◆ **GOAL OF THE EXERCISE**: Tally up the lines below that include the word "설명해주세요". Answer with the number alone.

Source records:

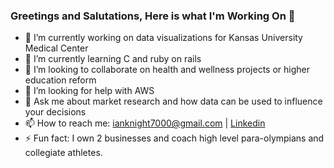 ### Greetings and Salutations, Here is what I'm Working On 👋

- 🔭 I’m currently working on data visualizations for Kansas University Medical Center 
- 🌱 I’m currently learning C and ruby on rails
- 👯 I’m looking to collaborate on health and wellness projects or higher education reform
- 🤔 I’m looking for help with AWS
- 💬 Ask me about market research and how data can be used to influence your decisions
- 📫 How to reach me: ianknight7000@gmail.com | [Linkedin](https://linkedin.com/in/ianknight480/)
- ⚡ Fun fact: I own 2 businesses and coach high level para-olympians and collegiate athletes. 

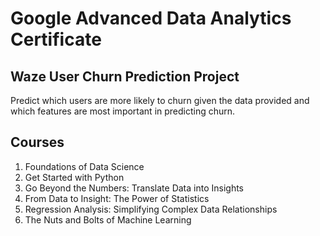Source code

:# Google Advanced Data Analytics Certificate

## Waze User Churn Prediction Project

Predict which users are more likely to churn given the data provided and which features are most important in predicting churn.

## Courses

1. Foundations of Data Science
2. Get Started with Python
3. Go Beyond the Numbers: Translate Data into Insights
4. From Data to Insight: The Power of Statistics
5. Regression Analysis: Simplifying Complex Data Relationships
6. The Nuts and Bolts of Machine Learning

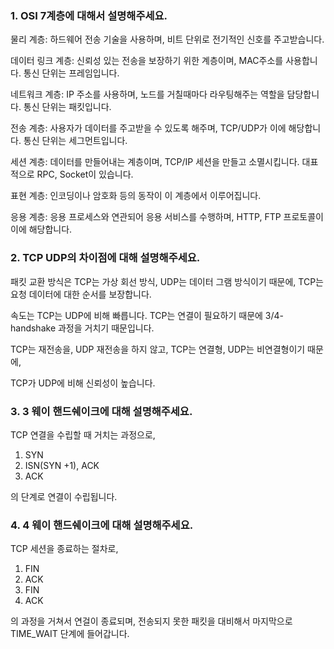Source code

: ### 1. OSI 7계층에 대해서 설명해주세요.
물리 계층: 하드웨어 전송 기술을 사용하며, 비트 단위로 전기적인 신호를 주고받습니다.

데이터 링크 계층: 신뢰성 있는 전송을 보장하기 위한 계층이며, MAC주소를 사용합니다. 통신 단위는 프레임입니다.

네트워크 계층: IP 주소를 사용하며, 노드를 거칠때마다 라우팅해주는 역할을 담당합니다. 통신 단위는 패킷입니다.

전송 계층: 사용자가 데이터를 주고받을 수 있도록 해주며, TCP/UDP가 이에 해당합니다. 통신 단위는 세그먼트입니다.

세션 계층: 데이터를 만들어내는 계층이며, TCP/IP 세션을 만들고 소멸시킵니다. 대표적으로 RPC, Socket이 있습니다.

표현 계층: 인코딩이나 암호화 등의 동작이 이 계층에서 이루어집니다.

응용 계층: 응용 프로세스와 연관되어 응용 서비스를 수행하며, HTTP, FTP 프로토콜이 이에 해당합니다.

### 2. TCP UDP의 차이점에 대해 설명해주세요.
패킷 교환 방식은 TCP는 가상 회선 방식, UDP는 데이터 그램 방식이기 때문에, TCP는 요청 데이터에 대한 순서를 보장합니다.

속도는 TCP는 UDP에 비해 빠릅니다. TCP는 연결이 필요하기 때문에 3/4-handshake 과정을 거치기 때문입니다.

TCP는 재전송을, UDP 재전송을 하지 않고, TCP는 연결형, UDP는 비연결형이기 때문에,

TCP가 UDP에 비해 신뢰성이 높습니다.

### 3. 3 웨이 핸드쉐이크에 대해 설명해주세요.
TCP 연결을 수립할 때 거치는 과정으로,
1. SYN
2. ISN(SYN +1), ACK
3. ACK

의 단계로 연결이 수립됩니다.

### 4. 4 웨이 핸드쉐이크에 대해 설명해주세요.
TCP 세션을 종료하는 절차로,
1. FIN
2. ACK
3. FIN
4. ACK

의 과정을 거쳐서 연걸이 종료되며, 전송되지 못한 패킷을 대비해서 마지막으로 TIME_WAIT 단계에 들어갑니다.
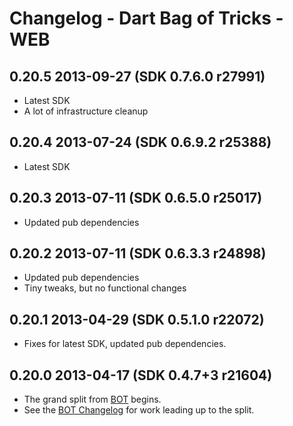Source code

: # Changelog - Dart Bag of Tricks - WEB

## 0.20.5 2013-09-27 (SDK 0.7.6.0 r27991)

* Latest SDK
* A lot of infrastructure cleanup

## 0.20.4 2013-07-24 (SDK 0.6.9.2 r25388)

* Latest SDK

## 0.20.3 2013-07-11 (SDK 0.6.5.0 r25017)

* Updated pub dependencies

## 0.20.2 2013-07-11 (SDK 0.6.3.3 r24898)

* Updated pub dependencies
* Tiny tweaks, but no functional changes

## 0.20.1 2013-04-29 (SDK 0.5.1.0 r22072)

* Fixes for latest SDK, updated pub dependencies.

## 0.20.0 2013-04-17 (SDK 0.4.7+3 r21604)

* The grand split from [BOT](https://github.com/kevmoo/bot.dart) begins.
* See the [BOT Changelog](https://github.com/kevmoo/bot.dart/blob/master/changelog.md) for work leading up to the split.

◆ **EXERCISE RESPONSE**: 4